Action item -
Copy out the data below word for word, from the start through the line containing "escena una pieza de microteat".

(Saved data entries)
BEGIN

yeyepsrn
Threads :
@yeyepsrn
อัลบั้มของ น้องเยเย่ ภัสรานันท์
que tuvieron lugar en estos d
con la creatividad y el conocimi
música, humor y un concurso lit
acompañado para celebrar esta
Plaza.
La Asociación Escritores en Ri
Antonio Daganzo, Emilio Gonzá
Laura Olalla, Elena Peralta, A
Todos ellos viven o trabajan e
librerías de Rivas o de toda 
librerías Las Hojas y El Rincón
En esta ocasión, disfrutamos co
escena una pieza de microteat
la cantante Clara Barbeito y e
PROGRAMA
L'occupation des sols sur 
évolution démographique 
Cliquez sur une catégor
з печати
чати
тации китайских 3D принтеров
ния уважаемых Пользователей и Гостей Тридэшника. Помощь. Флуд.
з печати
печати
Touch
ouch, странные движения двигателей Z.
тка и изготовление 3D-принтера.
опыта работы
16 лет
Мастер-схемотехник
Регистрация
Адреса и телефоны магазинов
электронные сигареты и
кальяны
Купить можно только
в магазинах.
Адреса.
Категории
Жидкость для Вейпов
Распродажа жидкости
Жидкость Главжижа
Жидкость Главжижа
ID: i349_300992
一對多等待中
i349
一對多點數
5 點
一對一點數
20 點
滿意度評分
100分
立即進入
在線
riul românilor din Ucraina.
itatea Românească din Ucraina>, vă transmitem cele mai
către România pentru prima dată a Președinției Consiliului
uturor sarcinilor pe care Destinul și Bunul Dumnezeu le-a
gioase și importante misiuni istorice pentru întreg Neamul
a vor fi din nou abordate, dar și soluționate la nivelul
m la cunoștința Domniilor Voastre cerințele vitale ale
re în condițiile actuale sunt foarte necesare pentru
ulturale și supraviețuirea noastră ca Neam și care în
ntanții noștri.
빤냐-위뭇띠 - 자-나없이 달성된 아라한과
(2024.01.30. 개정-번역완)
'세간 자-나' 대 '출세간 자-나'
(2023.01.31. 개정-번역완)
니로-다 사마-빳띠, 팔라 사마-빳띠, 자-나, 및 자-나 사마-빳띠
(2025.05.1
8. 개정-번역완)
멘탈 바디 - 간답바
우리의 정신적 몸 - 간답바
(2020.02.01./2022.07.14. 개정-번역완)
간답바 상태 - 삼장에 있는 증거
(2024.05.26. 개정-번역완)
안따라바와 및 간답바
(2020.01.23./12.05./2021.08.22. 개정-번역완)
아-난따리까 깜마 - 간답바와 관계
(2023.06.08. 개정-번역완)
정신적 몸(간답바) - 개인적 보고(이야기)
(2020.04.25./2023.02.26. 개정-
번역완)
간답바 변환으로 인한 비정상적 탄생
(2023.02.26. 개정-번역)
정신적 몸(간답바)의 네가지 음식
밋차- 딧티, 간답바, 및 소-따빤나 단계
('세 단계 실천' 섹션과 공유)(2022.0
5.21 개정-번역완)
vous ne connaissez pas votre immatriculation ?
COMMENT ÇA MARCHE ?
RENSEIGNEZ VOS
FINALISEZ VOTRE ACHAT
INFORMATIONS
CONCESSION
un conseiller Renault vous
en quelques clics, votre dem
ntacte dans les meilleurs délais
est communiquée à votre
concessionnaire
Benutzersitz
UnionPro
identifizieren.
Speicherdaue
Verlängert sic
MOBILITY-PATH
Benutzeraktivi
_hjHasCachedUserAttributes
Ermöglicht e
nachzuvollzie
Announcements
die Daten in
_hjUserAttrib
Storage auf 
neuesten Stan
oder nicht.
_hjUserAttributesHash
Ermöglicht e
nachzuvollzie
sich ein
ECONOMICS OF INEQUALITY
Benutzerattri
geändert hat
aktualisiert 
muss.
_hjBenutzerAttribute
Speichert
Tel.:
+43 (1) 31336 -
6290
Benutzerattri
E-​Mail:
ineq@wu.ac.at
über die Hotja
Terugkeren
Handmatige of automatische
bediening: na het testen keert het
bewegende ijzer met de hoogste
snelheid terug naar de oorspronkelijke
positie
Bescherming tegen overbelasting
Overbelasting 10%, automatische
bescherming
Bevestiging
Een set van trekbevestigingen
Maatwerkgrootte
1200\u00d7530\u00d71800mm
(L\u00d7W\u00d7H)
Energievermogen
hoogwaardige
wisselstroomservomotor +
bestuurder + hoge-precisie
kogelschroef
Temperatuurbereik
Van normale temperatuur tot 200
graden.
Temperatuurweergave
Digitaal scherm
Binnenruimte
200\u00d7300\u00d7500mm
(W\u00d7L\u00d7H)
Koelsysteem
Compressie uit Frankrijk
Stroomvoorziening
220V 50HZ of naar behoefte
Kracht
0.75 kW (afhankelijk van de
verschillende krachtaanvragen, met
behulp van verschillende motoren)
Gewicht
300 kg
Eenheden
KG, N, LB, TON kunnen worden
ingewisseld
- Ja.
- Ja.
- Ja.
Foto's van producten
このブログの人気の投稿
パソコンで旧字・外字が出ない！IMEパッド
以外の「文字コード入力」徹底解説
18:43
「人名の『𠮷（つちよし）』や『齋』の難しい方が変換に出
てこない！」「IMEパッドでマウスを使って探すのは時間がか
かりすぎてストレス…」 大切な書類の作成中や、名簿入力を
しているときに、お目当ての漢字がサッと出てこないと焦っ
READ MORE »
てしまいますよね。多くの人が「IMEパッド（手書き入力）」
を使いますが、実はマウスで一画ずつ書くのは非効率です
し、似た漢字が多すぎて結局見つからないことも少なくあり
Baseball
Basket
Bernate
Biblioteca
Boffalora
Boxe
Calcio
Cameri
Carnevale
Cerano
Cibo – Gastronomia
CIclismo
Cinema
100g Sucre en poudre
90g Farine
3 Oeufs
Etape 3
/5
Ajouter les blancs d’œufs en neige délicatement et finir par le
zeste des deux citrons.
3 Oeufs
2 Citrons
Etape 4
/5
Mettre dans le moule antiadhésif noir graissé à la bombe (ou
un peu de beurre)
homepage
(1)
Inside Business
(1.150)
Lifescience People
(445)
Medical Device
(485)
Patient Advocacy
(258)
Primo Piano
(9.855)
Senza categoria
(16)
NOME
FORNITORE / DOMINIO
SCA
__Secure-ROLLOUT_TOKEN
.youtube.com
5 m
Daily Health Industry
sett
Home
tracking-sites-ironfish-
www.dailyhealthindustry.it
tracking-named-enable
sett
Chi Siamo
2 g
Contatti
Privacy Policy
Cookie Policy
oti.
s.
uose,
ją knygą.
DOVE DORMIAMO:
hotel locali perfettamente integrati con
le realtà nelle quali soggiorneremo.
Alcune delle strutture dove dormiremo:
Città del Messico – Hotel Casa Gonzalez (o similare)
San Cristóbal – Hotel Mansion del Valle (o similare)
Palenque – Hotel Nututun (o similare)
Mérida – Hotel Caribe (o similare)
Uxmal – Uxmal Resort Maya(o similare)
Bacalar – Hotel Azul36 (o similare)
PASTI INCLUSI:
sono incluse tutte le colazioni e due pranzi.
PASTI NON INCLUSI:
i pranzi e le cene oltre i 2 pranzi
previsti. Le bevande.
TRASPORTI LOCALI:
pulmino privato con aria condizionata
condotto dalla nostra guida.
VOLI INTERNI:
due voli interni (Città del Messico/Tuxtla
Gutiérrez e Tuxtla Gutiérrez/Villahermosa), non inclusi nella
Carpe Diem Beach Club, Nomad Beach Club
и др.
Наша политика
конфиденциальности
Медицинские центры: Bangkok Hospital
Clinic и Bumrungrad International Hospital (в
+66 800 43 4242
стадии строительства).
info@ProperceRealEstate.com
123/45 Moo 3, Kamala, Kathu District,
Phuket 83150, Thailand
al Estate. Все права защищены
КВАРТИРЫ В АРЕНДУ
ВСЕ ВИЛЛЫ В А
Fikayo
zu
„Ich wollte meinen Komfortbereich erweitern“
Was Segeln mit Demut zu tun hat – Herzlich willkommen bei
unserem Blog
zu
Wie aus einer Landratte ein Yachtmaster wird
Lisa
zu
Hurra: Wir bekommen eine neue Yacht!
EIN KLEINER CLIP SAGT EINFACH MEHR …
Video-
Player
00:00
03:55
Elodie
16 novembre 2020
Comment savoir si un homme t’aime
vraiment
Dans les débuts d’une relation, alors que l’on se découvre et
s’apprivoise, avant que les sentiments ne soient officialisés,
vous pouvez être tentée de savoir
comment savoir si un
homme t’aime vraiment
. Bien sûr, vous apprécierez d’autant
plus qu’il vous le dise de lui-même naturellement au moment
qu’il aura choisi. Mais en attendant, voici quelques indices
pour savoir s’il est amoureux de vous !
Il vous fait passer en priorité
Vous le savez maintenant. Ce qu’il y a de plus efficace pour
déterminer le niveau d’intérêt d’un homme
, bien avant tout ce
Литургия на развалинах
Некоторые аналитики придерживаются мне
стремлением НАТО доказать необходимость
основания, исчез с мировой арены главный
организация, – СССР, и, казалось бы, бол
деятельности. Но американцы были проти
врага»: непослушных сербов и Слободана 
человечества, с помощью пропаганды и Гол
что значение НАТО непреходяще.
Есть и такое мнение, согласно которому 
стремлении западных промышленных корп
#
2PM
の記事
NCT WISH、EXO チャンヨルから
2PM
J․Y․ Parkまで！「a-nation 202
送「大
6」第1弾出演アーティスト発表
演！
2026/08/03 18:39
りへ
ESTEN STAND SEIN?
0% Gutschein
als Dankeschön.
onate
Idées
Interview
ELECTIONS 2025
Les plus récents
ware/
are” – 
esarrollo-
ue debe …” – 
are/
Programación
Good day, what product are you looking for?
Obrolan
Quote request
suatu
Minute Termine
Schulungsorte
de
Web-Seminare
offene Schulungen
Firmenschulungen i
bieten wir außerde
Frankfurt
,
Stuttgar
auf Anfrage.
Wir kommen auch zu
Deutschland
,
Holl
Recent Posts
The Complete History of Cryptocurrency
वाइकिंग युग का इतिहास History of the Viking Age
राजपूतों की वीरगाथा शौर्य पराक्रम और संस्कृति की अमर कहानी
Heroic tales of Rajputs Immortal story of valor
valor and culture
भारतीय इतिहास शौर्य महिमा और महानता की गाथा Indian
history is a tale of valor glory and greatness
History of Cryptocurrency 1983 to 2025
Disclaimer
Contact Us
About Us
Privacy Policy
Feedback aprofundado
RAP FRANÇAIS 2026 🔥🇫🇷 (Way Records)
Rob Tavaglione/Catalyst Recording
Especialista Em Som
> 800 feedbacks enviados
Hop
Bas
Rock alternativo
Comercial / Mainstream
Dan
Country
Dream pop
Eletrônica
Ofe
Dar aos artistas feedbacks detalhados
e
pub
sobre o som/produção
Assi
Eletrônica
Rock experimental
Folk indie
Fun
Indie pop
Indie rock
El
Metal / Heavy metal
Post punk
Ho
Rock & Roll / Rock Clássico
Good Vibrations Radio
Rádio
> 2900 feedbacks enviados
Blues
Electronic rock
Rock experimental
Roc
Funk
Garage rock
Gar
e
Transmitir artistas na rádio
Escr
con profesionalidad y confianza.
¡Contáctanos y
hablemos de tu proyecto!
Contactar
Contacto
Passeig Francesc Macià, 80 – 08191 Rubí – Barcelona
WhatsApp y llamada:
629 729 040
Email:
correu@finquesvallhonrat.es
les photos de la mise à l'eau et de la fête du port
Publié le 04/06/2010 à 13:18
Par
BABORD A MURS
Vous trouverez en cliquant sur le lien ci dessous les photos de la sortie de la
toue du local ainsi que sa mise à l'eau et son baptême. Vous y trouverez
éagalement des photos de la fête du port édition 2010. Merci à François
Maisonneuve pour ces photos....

END

Written solution -
yeyepsrn
Threads :
@yeyepsrn
อัลบั้มของ น้องเยเย่ ภัสรานันท์
que tuvieron lugar en estos d
con la creatividad y el conocimi
música, humor y un concurso lit
acompañado para celebrar esta
Plaza.
La Asociación Escritores en Ri
Antonio Daganzo, Emilio Gonzá
Laura Olalla, Elena Peralta, A
Todos ellos viven o trabajan e
librerías de Rivas o de toda 
librerías Las Hojas y El Rincón
En esta ocasión, disfrutamos co
escena una pieza de microteat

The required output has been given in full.